InvisiTasking technology, which can be found in all of Diskeeper Corporation's publicly available products, is much more than a simple method hoping to take advantage of a computer's idle time and/or adjust I/O priority; it's an advanced processing technology. Due to it's truly unique and innovative design, InvisiTasking has been awarded multiple patents. There is nothing out there like it.
We have a dedicated website for software manufacturers interested in licensing InvisiTasking technology for use in their respective software solutions. I've borrowed the technology description (italicized copy below) we have posted on that site for any interested to know more about its underlying objective.
The technology's name is a portmanteau of the words "invisible" and "multitasking". After reading the description below the reason that multitasking is part of the name should make a great deal more sense.

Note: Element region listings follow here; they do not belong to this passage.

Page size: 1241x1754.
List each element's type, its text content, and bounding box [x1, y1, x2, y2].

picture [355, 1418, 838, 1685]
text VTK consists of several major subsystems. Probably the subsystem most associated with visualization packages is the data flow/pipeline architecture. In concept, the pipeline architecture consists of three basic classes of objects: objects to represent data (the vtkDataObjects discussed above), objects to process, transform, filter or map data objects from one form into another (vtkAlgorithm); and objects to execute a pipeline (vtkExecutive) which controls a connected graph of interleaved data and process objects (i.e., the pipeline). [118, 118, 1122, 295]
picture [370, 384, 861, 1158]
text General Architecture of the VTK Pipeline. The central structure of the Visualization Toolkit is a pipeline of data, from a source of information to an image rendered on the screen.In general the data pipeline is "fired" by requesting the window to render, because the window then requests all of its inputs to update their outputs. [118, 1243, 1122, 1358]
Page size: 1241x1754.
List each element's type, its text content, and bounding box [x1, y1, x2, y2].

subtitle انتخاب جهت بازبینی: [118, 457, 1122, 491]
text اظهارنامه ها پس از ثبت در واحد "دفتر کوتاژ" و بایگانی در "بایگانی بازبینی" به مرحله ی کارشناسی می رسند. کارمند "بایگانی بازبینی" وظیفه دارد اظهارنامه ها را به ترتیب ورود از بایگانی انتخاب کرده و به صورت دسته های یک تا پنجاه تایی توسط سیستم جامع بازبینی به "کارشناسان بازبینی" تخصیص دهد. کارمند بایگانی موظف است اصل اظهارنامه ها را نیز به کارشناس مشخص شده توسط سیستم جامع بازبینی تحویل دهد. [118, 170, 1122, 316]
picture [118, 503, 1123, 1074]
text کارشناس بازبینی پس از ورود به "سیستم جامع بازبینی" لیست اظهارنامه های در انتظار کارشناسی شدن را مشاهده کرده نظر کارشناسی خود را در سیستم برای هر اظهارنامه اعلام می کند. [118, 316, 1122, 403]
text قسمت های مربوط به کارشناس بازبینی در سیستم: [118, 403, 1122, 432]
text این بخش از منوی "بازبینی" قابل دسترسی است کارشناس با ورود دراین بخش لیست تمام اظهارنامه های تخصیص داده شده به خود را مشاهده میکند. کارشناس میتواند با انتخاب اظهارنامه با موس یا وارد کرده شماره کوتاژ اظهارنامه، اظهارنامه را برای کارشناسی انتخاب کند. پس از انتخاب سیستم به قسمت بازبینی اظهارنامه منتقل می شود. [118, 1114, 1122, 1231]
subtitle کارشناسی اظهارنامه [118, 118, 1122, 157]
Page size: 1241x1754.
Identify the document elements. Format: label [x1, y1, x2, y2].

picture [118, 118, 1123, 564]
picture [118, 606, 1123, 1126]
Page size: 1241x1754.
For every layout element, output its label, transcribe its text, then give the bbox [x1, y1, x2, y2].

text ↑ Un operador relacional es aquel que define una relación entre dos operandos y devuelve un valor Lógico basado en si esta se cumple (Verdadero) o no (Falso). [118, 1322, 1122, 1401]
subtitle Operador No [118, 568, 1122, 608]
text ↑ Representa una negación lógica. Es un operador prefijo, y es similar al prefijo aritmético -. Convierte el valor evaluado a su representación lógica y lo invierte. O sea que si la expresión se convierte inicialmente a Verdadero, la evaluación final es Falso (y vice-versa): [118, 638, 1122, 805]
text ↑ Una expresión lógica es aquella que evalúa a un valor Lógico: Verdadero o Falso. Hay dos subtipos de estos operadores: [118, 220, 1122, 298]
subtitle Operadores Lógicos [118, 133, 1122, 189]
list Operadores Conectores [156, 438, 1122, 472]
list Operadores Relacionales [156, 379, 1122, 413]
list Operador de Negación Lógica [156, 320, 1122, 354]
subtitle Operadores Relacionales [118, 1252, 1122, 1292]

Since the beginnings of shared computers in the 1960s, computer operating systems have scheduled jobs to run in a round robin fashion, allocated the entire resources of the computer system to each job, one at a time. The fact that the scheduler switched jobs every few milliseconds made it appear that all the jobs were running at the same time, in parallel, when in fact, they were running serially, one at a time. Diagrammatically, it looked like this:
Round Robin Scheduling
Our Micro Job Scheduler (i.e. InvisiTasking) is a fundamental and dramatic improvement on how jobs are scheduled. A modern computer consists of four components: CPU, memory, disk and network. While round robin scheduling allocates all four of these components to each job, resource-based scheduling allocates each component separately. Suppose, in these diagrams, the blue job requires a lot of CPU time, but very little memory or disk; the red job requires a lot of disk activity, but very little CPU or memory; and the green job requires a lot of memory, but very little CPU or disk. These three jobs can run simultaneously without impacting the performance of either of the other two jobs, and that is exactly what the Micro Job Scheduler does. Diagrammatically, it looks like this:
Micro Job Scheduling
What’s more, the Micro Job Scheduler analyzes each job and separates it into micro jobs based on the resources required by each part. It then optimally schedules the micro jobs so more work gets done in less time. This results in a dramatic performance increase for all jobs.